··· Document passage

I will explore and flesh out in further detail the epistemic connections between metaphysics and science. By "epistemic connection," I mean the following sorts of relations:
x epistemically justifies, or raises the justification of y.
x defeats justification for, or lowers the justification for y.
If you replace x and y with propositions commonly associated with science and metaphysics, then under what conditions will the above propositions be true or false? I will develop an account that clarifies this epistemic relationship between science and metaphysics. I will show when, if ever, propositions in science appropriately raise or lower the epistemic justification of beliefs in propositions in metaphysics, and also vice versa.
The Motivation
Imagine the hottest nightclub in town, i.e. the kind of long lines, velvet ropes, beefcake bouncers, and $20 Cosmopolitans. Let's call this place "Club Knowledge." Now, suppose we have a fellow named "Metaphysics." Metaphysics, with his faux hawk, popped collars, and Affliction jeans, has been trying to get into Club Knowledge for months now. People have hotly debated whether or not Metaphysics should be admitted to Club Knowledge. Now suppose we have a lady named Science. Science is queen of Club Knowledge. She is admitted immediately to her own VIP area and rolls with her entourage of sycophants. Metaphysics thinks to himself, "Maybe I can friendly with Science, and she'll put me on the guest list." Will this plan work? Will Science include Metaphysics in her ever growing entourage? Will Metaphysics have to do anything or make any changes in order to gain the favor of Science? Does Metaphysics even need Science to get in the club? What happens if Science disses Metaphysics? Stay tuned for more!
The Plan
Here's how the paper breaks down.
First, I'll clarify what I mean about the lowering and raising of epistemic justification. In formal epistemology, you might hear talk of credence. Credence is more or less the strength of belief that an agent has with respect to a proposition p. Credence takes on values from 0 to 1, where 0 is certainty that p is false, 1 is certainty that p is true, and 0.5 is agnosticism about p. You might think of epistemic justification as a sort of "normative" credence, i.e. the degree of credence that you should have given the justifiers present. My interest here is in determining which sorts of propositions serve as appropriate justifiers for a particular belief, and why. Armed with this knowledge, I'll move on to talk about science and metaphysics.

······
··· Data below

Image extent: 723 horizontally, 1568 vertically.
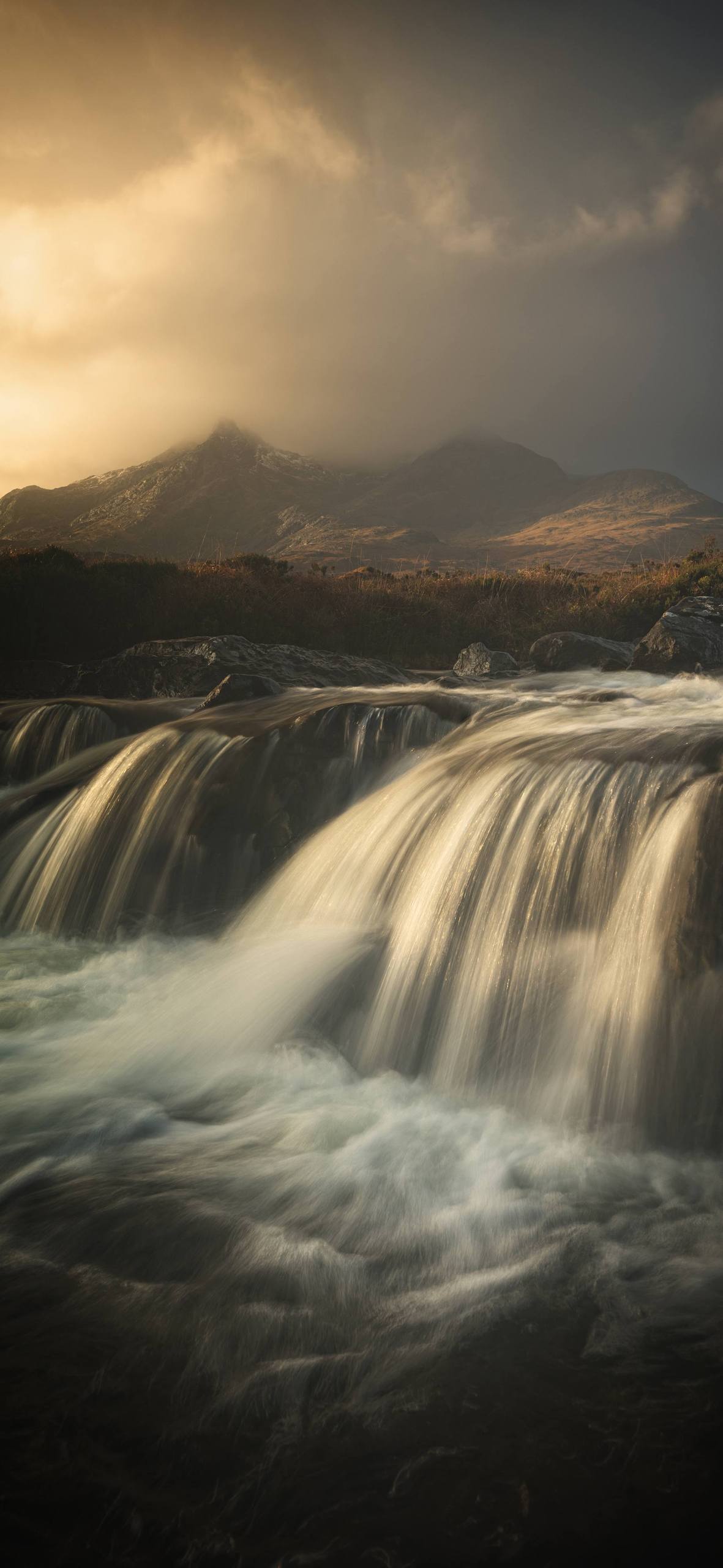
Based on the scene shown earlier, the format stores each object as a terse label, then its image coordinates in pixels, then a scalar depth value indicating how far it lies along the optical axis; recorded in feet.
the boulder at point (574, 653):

······

Required action 1 - Print the passage on metaphysics and science from "x defeats justification" to "also vice versa.".
Required action 2 - In the passage on metaphysics and science, which features of the nightclub called "Club Knowledge" are listed?
The data come from a separate source, unrelated to the passage on metaphysics and science.

Answer box 1 -
x defeats justification for, or lowers the justification for y.
If you replace x and y with propositions commonly associated with science and metaphysics, then under what conditions will the above propositions be true or false? I will develop an account that clarifies this epistemic relationship between science and metaphysics. I will show when, if ever, propositions in science appropriately raise or lower the epistemic justification of beliefs in propositions in metaphysics, and also vice versa.

Answer box 2 -
- Long lines
- Velvet ropes
- Beefcake bouncers
- $20 Cosmopolitans